LISTED RECORDS:
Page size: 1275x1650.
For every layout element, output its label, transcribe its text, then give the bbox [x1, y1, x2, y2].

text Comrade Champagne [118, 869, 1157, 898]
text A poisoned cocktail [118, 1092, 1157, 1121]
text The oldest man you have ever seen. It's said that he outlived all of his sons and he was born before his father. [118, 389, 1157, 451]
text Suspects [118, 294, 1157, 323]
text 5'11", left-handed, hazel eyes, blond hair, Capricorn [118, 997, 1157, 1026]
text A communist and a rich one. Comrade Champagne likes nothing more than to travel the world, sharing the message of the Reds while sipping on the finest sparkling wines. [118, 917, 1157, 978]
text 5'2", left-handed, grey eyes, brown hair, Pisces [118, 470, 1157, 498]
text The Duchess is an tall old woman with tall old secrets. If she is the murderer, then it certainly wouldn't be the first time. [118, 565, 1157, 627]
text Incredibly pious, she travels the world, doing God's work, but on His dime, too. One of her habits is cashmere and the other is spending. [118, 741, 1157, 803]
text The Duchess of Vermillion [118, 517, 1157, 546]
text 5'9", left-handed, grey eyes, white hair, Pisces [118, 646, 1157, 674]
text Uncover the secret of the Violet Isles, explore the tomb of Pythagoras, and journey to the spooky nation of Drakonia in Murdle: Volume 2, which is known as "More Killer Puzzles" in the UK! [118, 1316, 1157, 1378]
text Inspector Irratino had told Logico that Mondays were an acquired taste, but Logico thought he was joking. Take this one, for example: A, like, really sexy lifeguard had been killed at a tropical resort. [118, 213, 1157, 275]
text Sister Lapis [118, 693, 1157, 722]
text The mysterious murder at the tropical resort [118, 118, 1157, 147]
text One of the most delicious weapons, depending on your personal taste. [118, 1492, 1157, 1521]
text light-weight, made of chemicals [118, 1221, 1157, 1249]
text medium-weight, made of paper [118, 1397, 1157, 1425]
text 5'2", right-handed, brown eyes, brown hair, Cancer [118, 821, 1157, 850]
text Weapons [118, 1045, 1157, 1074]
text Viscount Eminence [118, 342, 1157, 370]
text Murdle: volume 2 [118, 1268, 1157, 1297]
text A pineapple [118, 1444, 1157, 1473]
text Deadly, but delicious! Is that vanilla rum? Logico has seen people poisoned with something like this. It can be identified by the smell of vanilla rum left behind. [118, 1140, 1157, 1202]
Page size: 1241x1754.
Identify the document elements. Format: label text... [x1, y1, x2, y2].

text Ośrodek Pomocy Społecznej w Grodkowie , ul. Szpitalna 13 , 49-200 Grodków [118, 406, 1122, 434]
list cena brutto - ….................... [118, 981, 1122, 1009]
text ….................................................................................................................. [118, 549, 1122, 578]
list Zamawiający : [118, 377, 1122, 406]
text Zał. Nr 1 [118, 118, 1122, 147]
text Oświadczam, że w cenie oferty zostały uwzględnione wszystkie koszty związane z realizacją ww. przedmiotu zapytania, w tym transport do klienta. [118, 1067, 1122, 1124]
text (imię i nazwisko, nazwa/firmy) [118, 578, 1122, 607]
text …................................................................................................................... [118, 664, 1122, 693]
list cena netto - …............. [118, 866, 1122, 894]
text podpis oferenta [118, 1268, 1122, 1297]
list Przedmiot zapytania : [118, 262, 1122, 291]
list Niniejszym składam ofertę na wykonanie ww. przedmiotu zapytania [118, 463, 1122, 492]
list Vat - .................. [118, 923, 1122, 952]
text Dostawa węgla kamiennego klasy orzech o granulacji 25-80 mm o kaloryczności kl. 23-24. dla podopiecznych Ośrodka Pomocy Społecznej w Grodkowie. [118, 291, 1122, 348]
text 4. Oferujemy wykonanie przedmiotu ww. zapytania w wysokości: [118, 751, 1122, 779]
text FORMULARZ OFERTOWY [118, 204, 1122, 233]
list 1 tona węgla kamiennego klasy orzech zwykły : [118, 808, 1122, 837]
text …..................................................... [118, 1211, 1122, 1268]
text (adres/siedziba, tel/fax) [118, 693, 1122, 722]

TO BE DONE: Copy the lines of the records above word for word, starting at the line that contains "text Comrade Champagne [118, 869, 1157, 898]" and ending at the line that contains "997, 1157, 1026]".

RESPONSE TO THIS EXERCISE:
text Comrade Champagne [118, 869, 1157, 898]
text A poisoned cocktail [118, 1092, 1157, 1121]
text The oldest man you have ever seen. It's said that he outlived all of his sons and he was born before his father. [118, 389, 1157, 451]
text Suspects [118, 294, 1157, 323]
text 5'11", left-handed, hazel eyes, blond hair, Capricorn [118, 997, 1157, 1026]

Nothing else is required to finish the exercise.